Because it is majority-owned by Canadian telecom giant Bell Canada
Enterprises, Nortel is precluded from pooling stock to buy an American
company. Pooling of interests allows companies to combine balance sheets
and report higher earnings without tax impact. Lucent was prohibited from
pooling for two years after being spun off from AT&T.

Nortel and Bay officials did not comment.



To: blankmind who wrote (5912)5/16/1998 1:23:00 AM
From: StockMan  Read Replies (2) | Respond to of 6980
 
There are a couple of good articles at networkworld.com (password required), which talk about Nortel buyout and a bunch of products announced by Bay at N+I.

In products and product quality, Bay is leaving Cisco in the dust. Cisco appears to be scrambling to catch up, they just went out and bought an "application services" company for 50 mil after Bay just announced such a capability. However integrating it into the IOS will take a lot of time, and Bay's lead is only lengthening.

Any company with Bay's product portfolio, installed base (telcos) and deep pockets, and drive, can easily topple Cisco. How much is that worth (cisco market cap of 76 billion?)

Stockman



To: blankmind who wrote (5912)5/18/1998 9:21:00 AM
From: Neil H  Respond to of 6980
 
May 18, 1998, TechWeb News

Bay To Enhance Key Routing
Platform -- Faster co-processor for Backbone
Node to let more traffic through WAN links
By Monua Janah

Bay Networks Inc. this week will preview enhancements
to its flagship routing platform.
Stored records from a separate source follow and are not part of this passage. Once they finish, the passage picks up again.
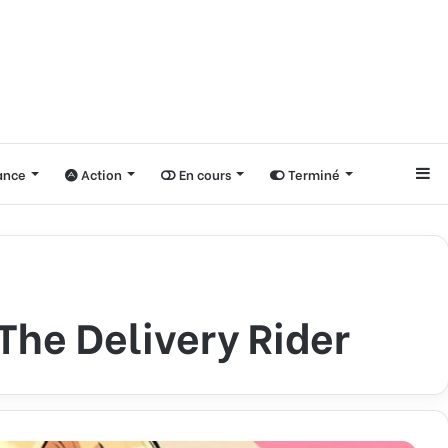
nce
Action
En cours
Terminé
Si
he Delivery Rider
First up for the Backbone
Node router is a faster co-processor that will let customers
squeeze more traffic through WAN connections.
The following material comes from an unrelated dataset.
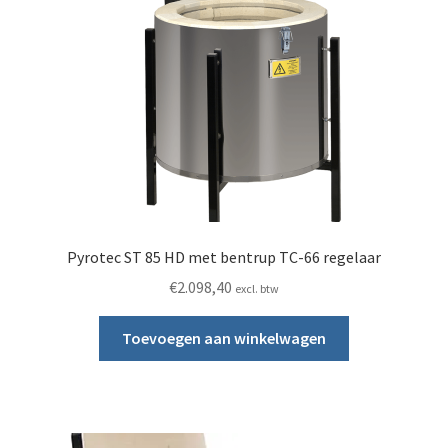
Pyrotec ST 85 HD met bentrup TC-66 regelaar
€
2.098,40
excl. btw
Toevoegen aan winkelwagen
The faster co-processor for the BN, which is widely used
in the core of enterprise networks, will ship next month. In
1999, Bay plans to offer a PowerPC-based processor that
will let the BN support Gigabit Ethernet LAN interfaces.
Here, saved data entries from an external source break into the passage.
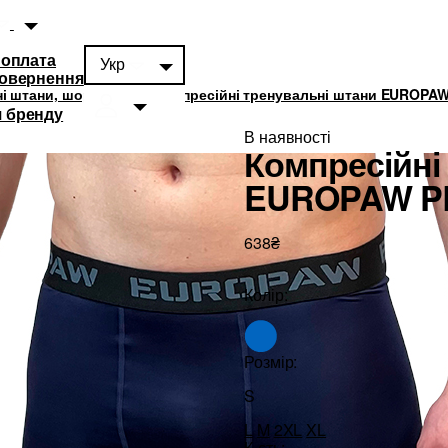
 оплата
Укр
повернення
і штани, шорти, треки
Компресійні тренувальні штани EUROPAW
 бренду
В наявності
Компресійні
EUROPAW PR
638₴
суари
0
Колір:
Розмір:
S
L
M
2XL
XL
К-сть:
Bay also plans to make several upgrades to its routing
software. The next release-BayRS 12.20, due in June-will
let customers set up several virtual LANs. These are
groups of users configured logically regardless of their
location.

BayRS 13.10, to be introduced in 1999, will have
enhanced security and traffic-prioritization features. It will
be followed by BayRS 13.20, which will have additional
traffic-management and Systems Network Architecture
improvements.

Analysts say the BN complements Bay's Accelar line of
route switches, introduced last year. "If all you're doing is
LAN-to-LAN connections, then the hardware-based route
switches are good," says Dave Passmore, president of
NetReference Inc., a network consulting firm. "But they're
not good at managing the LAN-WAN boundary, at
speed-matching, and at handling complex [technologies]
like frame relay and ATM. That's where you need the
software-based router."

Union Pacific Railroad is evaluating the Accelar and
gigabit route switches from other vendors for the core of
its LAN but plans to keep its Bay routers for handling
WAN and VLAN connectivity. Brett Frank- enberger, a
telecommunications engineer at Union Pacific, says he
looks forward to the Gigabit Ethernet and VLAN support.

Neither the Accelar nor the BN uses the Route Switch
Processor, introduced in 1997 as the foundation of Bay's
future route-switching products. Says Passmore, "I think
it's pretty clear they're shelving that."